Nearly half of Americans blame failings in the mental health system—rather than the nation’s gun law—for recent mass shootings, according to a new Gallup survey.
Forty-eight percent said the mental health system deserved “a great deal of blame” for the shootings. Easy access to guns (40 percent), drugs (37 percent), violent entertainment (32 percent) and extremist views on the Internet (29 percent) were also blamed.
The poll of 1,023 Americans was taken after the recent shooting at the Navy shipyard in Washington, D.C.
Democrats (57 percent) were more likely to blame guns than Republicans (22 percent). People from both parties had similar responses on mental illness.
After the December 2012 shooting in Newtown, Conn., a Gallup poll found that 58 percent of Americans wanted stricter guns laws. That dropped to 40 percent in last week’s poll.
Gallup researchers say the poll highlights national concerns about mental illness.
“…. the current results support longstanding evidence from Gallup polling that Americans believe more can be done on the mental health side,” the Gallup report said.
Churches can be one solution, according to a report from LifeWay Research.
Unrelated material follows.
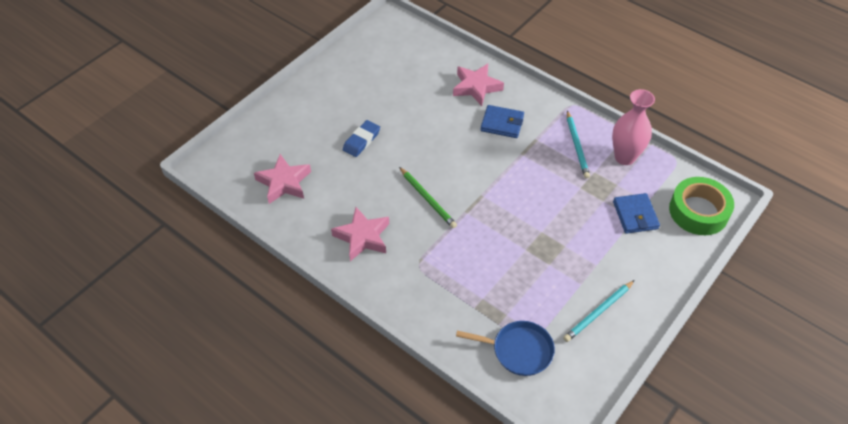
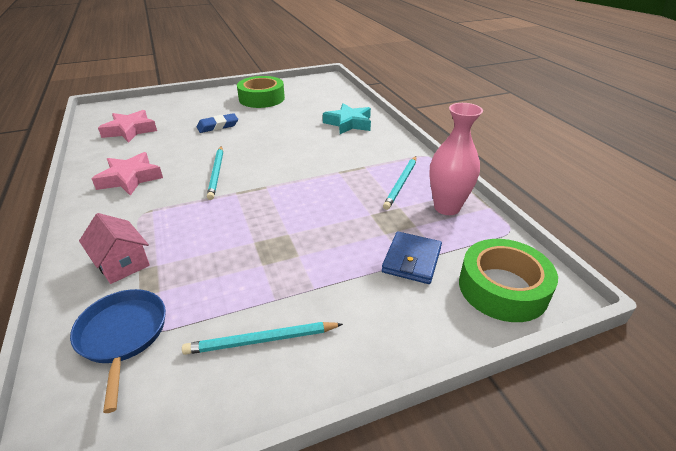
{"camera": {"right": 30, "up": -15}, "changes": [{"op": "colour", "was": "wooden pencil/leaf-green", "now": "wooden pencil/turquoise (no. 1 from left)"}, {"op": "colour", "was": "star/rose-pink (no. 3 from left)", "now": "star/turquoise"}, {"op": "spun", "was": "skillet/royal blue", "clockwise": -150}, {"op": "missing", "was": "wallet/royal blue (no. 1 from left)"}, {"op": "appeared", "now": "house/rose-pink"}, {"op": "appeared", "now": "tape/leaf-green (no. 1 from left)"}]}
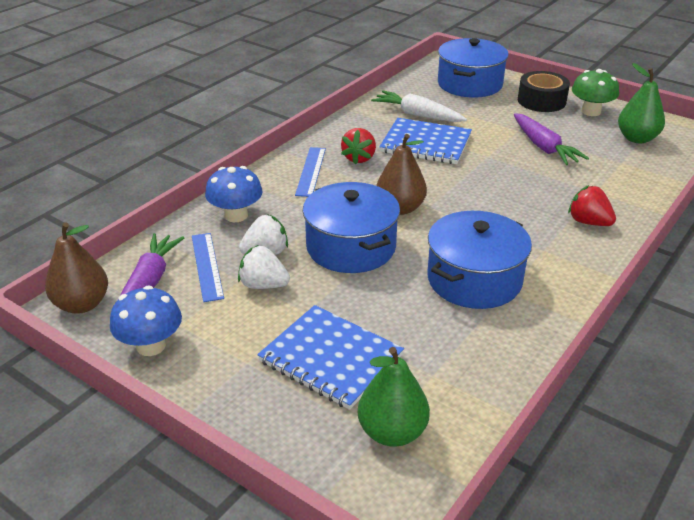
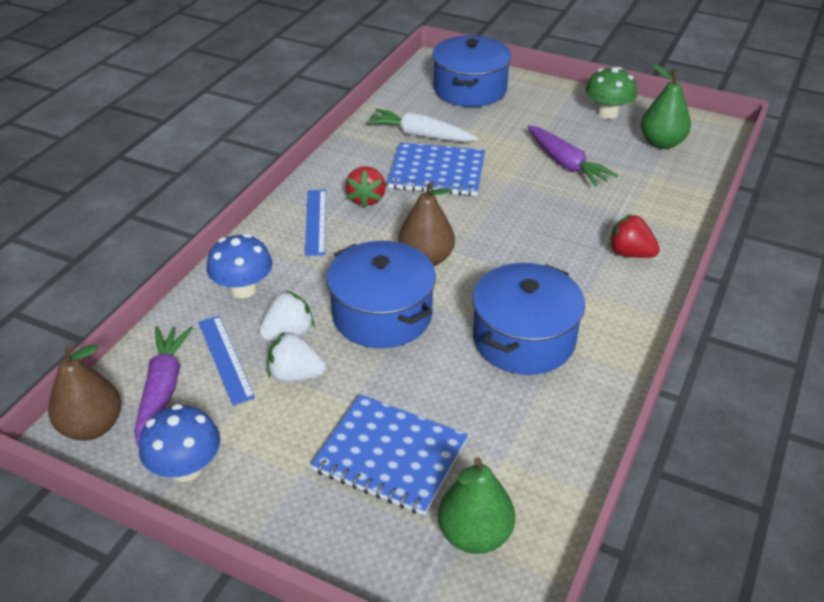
{"camera": {"right": -10, "up": 5}, "changes": [{"op": "missing", "was": "tape/ebony"}]}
A LifeWay Research poll released last week found that more than half of Americans surveyed (51 percent) say someone close to them has experienced mental illness.
Fifty-four percent say churches should do more to prevent suicide. That number jumps to 64 percent among evangelical, fundamentalist or born-again Christians.
Americans who never attend church services are the least likely to agree that churches would welcome those with mental illness. Those who attend weekly see churches as welcoming.